## [SUPPLIED ENTRIES]
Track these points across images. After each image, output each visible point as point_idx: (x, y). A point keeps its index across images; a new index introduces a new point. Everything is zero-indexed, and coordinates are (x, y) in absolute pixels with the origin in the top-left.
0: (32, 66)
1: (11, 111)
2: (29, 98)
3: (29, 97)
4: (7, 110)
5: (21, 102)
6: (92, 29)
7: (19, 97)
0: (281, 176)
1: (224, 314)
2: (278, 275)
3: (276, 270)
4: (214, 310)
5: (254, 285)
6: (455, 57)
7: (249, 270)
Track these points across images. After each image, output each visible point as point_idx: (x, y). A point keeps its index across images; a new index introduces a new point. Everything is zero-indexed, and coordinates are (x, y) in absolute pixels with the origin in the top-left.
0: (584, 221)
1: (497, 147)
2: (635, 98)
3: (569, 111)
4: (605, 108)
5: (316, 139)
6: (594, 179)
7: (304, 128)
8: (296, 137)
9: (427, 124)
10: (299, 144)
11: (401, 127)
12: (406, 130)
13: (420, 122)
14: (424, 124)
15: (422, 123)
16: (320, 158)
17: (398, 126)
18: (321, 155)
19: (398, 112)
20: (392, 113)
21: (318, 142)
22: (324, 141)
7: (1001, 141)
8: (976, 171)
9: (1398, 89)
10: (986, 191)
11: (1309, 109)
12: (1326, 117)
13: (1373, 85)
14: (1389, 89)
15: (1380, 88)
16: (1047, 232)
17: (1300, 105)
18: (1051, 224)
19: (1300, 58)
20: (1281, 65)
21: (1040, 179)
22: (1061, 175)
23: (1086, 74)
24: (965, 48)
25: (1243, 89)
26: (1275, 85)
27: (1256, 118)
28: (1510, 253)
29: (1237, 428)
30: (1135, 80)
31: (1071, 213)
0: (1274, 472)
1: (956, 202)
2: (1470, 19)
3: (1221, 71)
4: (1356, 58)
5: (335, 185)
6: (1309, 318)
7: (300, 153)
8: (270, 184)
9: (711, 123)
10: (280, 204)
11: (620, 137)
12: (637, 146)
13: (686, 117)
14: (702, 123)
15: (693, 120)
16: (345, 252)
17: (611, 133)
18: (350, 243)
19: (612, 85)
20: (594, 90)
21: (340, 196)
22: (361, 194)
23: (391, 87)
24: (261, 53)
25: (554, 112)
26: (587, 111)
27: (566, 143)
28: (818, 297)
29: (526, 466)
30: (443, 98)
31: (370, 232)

## [EXERCISE DESCRIPTION]
Go through the listing above and write out exactly the lines starting with the one holding "6: (594, 179)" and running through the one holding "30: (1135, 80)", ends included, and no others.

## [RESULT]
6: (594, 179)
7: (304, 128)
8: (296, 137)
9: (427, 124)
10: (299, 144)
11: (401, 127)
12: (406, 130)
13: (420, 122)
14: (424, 124)
15: (422, 123)
16: (320, 158)
17: (398, 126)
18: (321, 155)
19: (398, 112)
20: (392, 113)
21: (318, 142)
22: (324, 141)
7: (1001, 141)
8: (976, 171)
9: (1398, 89)
10: (986, 191)
11: (1309, 109)
12: (1326, 117)
13: (1373, 85)
14: (1389, 89)
15: (1380, 88)
16: (1047, 232)
17: (1300, 105)
18: (1051, 224)
19: (1300, 58)
20: (1281, 65)
21: (1040, 179)
22: (1061, 175)
23: (1086, 74)
24: (965, 48)
25: (1243, 89)
26: (1275, 85)
27: (1256, 118)
28: (1510, 253)
29: (1237, 428)
30: (1135, 80)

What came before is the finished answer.